For the entries that follow, retype exactly the lines from the one containing "イオン時津店2階子供服売り場" to the one containing "kann der Bademantel leicht einlaufen.", inclusive, and only those. Images stay out of the copy.

Extracted page text data:
>>>

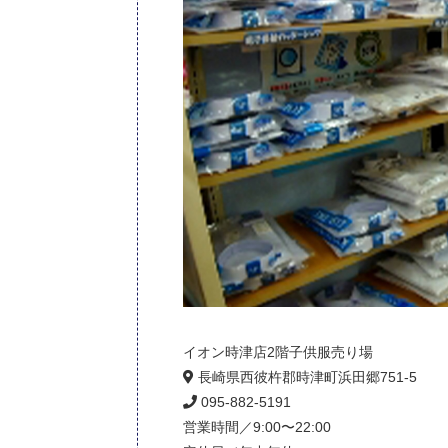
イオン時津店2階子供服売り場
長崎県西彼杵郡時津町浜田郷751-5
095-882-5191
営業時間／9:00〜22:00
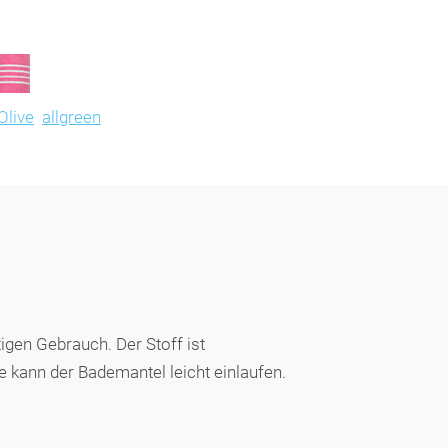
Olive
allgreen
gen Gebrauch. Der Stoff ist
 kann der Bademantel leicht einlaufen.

<<<
>>>

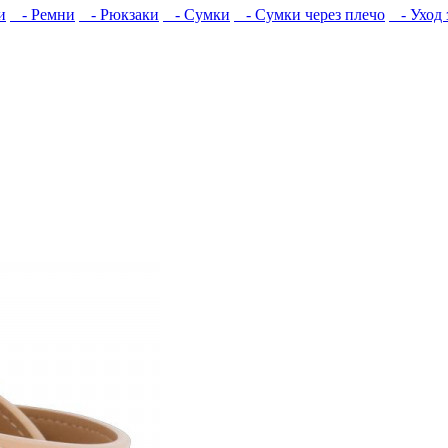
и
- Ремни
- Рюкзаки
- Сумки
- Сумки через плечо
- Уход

<<<

# Your response
イオン時津店2階子供服売り場
長崎県西彼杵郡時津町浜田郷751-5
095-882-5191
営業時間／9:00〜22:00
Olive
allgreen
gen Gebrauch. Der Stoff ist
 kann der Bademantel leicht einlaufen.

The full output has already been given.